You may be surprised to learn that dogs can get sunburns, too. Dogs with pink noses are more likely to suffer sunburns than those with black noses. If your dog spends a lot of time outside, especially if they have a pink nose or short or thin fur, be sure to apply a dog-safe sunscreen every day to help protect them.

Skin Disorder

Various skin disorders can cause a dry, cracked nose. If your dog has dry, itchy, red, or flaky skin, it’s time for a trip to the vet to search for the underlying cause.

Odd-Colored Mucus

While odd-colored mucus isn’t a condition, it can be a sign that your dog is seriously ill. The mucus on your dog’s nose should be clear – if it’s any other color, then it’s time for a trip to the vet.

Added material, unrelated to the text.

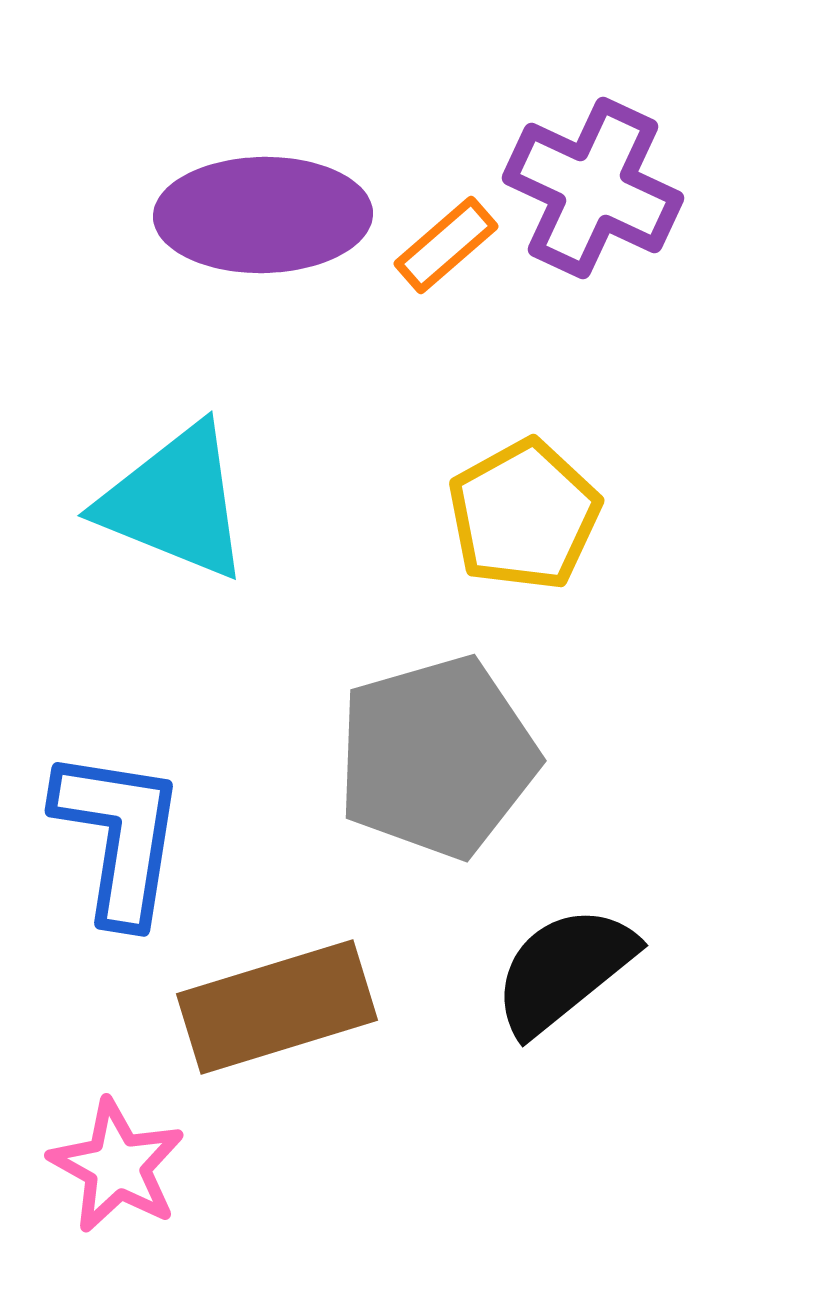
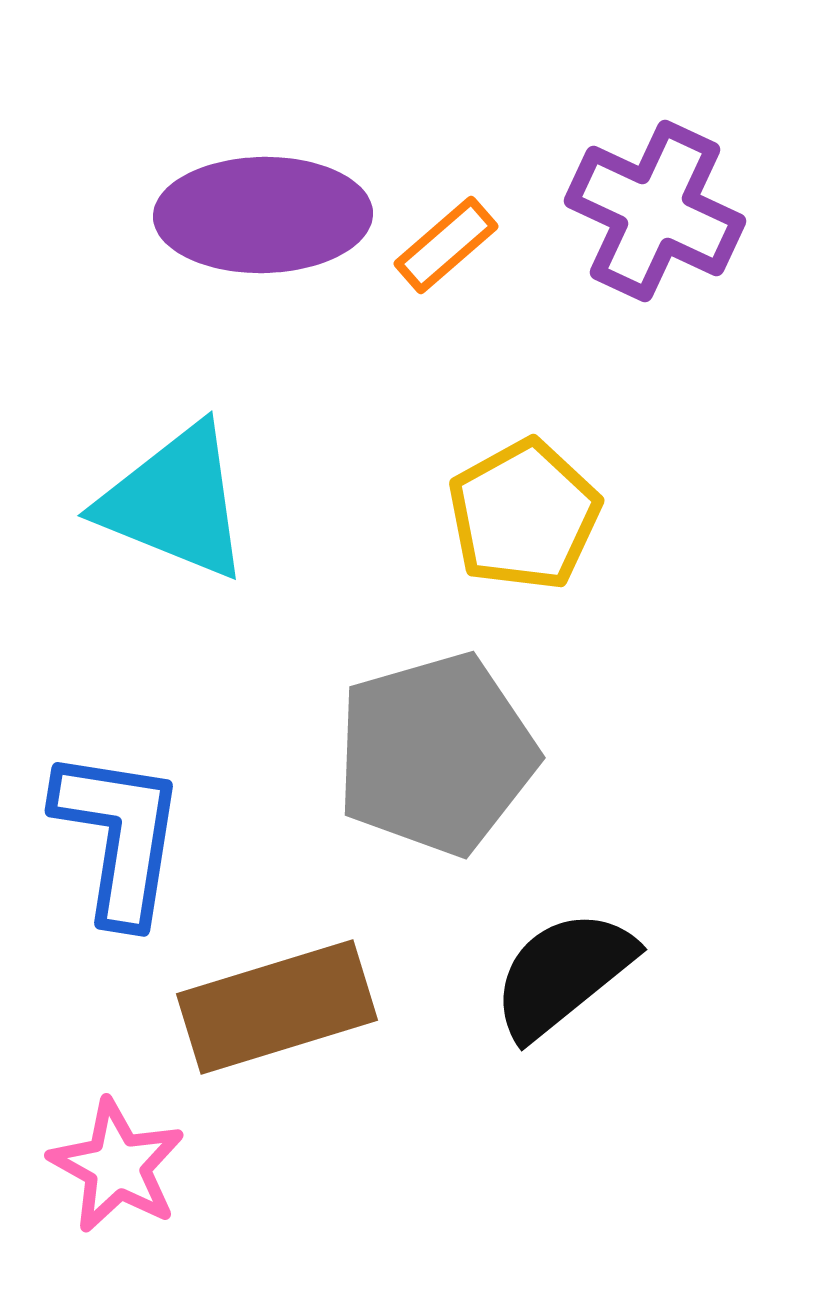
purple cross: moved 62 px right, 23 px down
gray pentagon: moved 1 px left, 3 px up
black semicircle: moved 1 px left, 4 px down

What if My Dog Has a Runny Nose?

A runny nose can be a symptom of anything from allergies to a cold to an upper respiratory infection. If your dog’s nose seems a little TOO wet, you should probably get them checked out by their veterinarian.

Dog Dry Nose Treatment

Since dogs lick their noses so frequently, you can’t just apply any lotion you have lying around your house, because it could poison your dog when they lick it. If your dog’s nose is dry or cracked, ask your vet which dog-safe lotion or balm you should use and how often you should apply it.

Final Thoughts

While a dry dog nose is often nothing to worry about, it can be a sign that something is wrong with your pup. It’s never a bad idea to take them to the vet to look for an underlying health condition that could be causing their dry nose. Never apply human lotion or balm to your dog’s nose, since it could make them sick.